L'INVITATION auquel la presse était conviée mardi 24, à savoir une conférence téléphonique organisée dans la foulée d'un comité central extraordinaire avait tout d'une opération transparence. Aux questions ouvertes posées à tour de rôle, il a été donné des réponses sans fard, ni langue de bois. Ce qu'il faut en retenir, c'est que la mariée Doux a retrouvé tout son pouvoir de séduction. « Nous suscitons l'attention d'un certain nombre d'opérateurs français et étrangers, se réjouit Arnaud Marion. Ils sont plusieurs à s'intéresser à Doux ». Sans être vendeur, l'actionnaire Didier Calmels (société D&P) n'écarte pas l'idée de nouer des alliances. Le président du directoire ne va plus loin dans ses explications. « Nous avons des accords de confidentialité ». Pour Arnaud Marion, l'intérêt porté à Doux constitue un retour en grâce « alors que nous étions infréquentables depuis deux ans ». En grandes difficultés, le groupe privé de Châteaulin s'était placé sous la protection du tribunal de commerce de Quimper, le temps de trouver une solution.

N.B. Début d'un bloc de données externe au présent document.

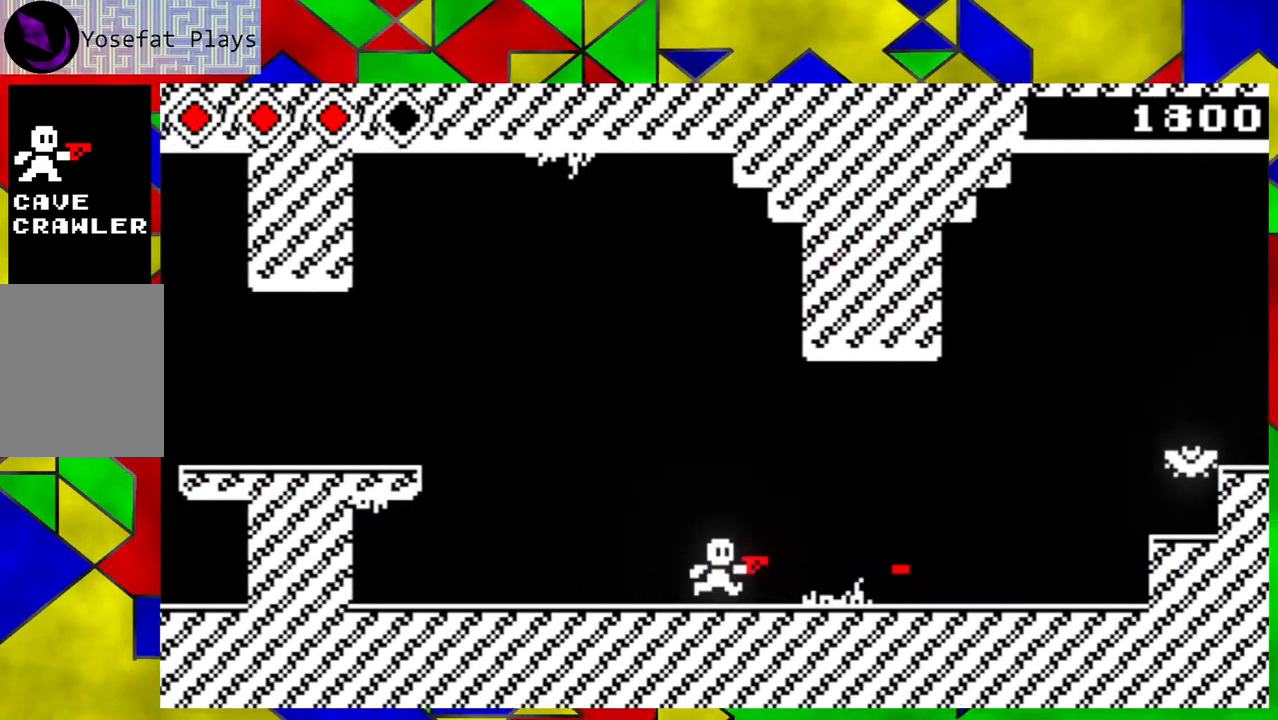
{"buttons": ["Y"], "left_stick": "center", "events": [[50, "Y", "down"], [167, "Y", "up"], [217, "left_stick", "center"], [333, "Y", "down"], [417, "Y", "up"], [500, "Y", "down"]]}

PAS DE MODIFICATION POUR L'HEURE, DU TOUR DE TABLE

En un an et demi, le pôle frais du groupe a été fermé et 1 000 emplois supprimés. L'entreprise a passé le cap de la mise à zéro du mécanisme des restitutions à l'exportation en juillet 2013, grâce à son modèle intégré de l'amont à l'aval, poursuit en substance Arnaud Marion : couvoirs, usines d'aliments et abattoirs en propre, éleveurs sous contrat. Doux estime même avoir fait de l'intégration aval avec son partenaire Al Munajem, son principal client en Arabie Saoudite. Il y a plusieurs mois, celui-ci a injecté près de 10 millions d'euros dans l'entreprise. Il devait convertir cette somme au début de l'année en 25 % de parts au capital aux côtés de la famille Doux (22,5 %) et de l'actionnaire majoritaire Calmels. Pour l'heure, ce dernier détient toujours 100 % du capital. Selon Arnaud Marion, « tous les partenaires du tour de table veulent se laisser du temps ». Doux pèse au total aujourd'hui 500 millions d'euros de chiffre d'affaires, dont 100 millions réalisés en France, 70 millions en Europe et le solde pour le grand export.

UN PROBLÈME DE TAILLE SUR LE MARCHÉ MONDIAL

Avec 1 700 salariés permanents et 500 intérimaires, Doux travaille aujourd'hui principalement du poulet entier et réalise 140 millions d'euros dans l'élaboré (30 % à l'export) à travers la marque, Père Dodu. « Nous avons aussi avec Doux, une marque forte au Moyen-Orient. Nous venons de fêter les 40 ans de cette marque en Arabie Saoudite, où nous sommes leaders avec 27 % de parts de marché », précise le président du directoire. De jolis atours en somme, pour faire de Doux une mariée vraiment belle. Toutefois, sans les restitutions à l'exportation, le business du poulet sur le marché mondial reste compliqué pour un opérateur européen. Même numéro trois mondial avec près de 200 000 t de production par an, il reste loin derrière les Brésiliens Brazil Foods (900 000 t/an) et JBS (450 000 t). Quant au futur de la dette (70 millions d'euros) de sa filiale brésilienne, Frangosul, actuellement confiée en location-gérance au Brésilien JBS, Arnaud Marion considère que ce n'est pas un obstacle.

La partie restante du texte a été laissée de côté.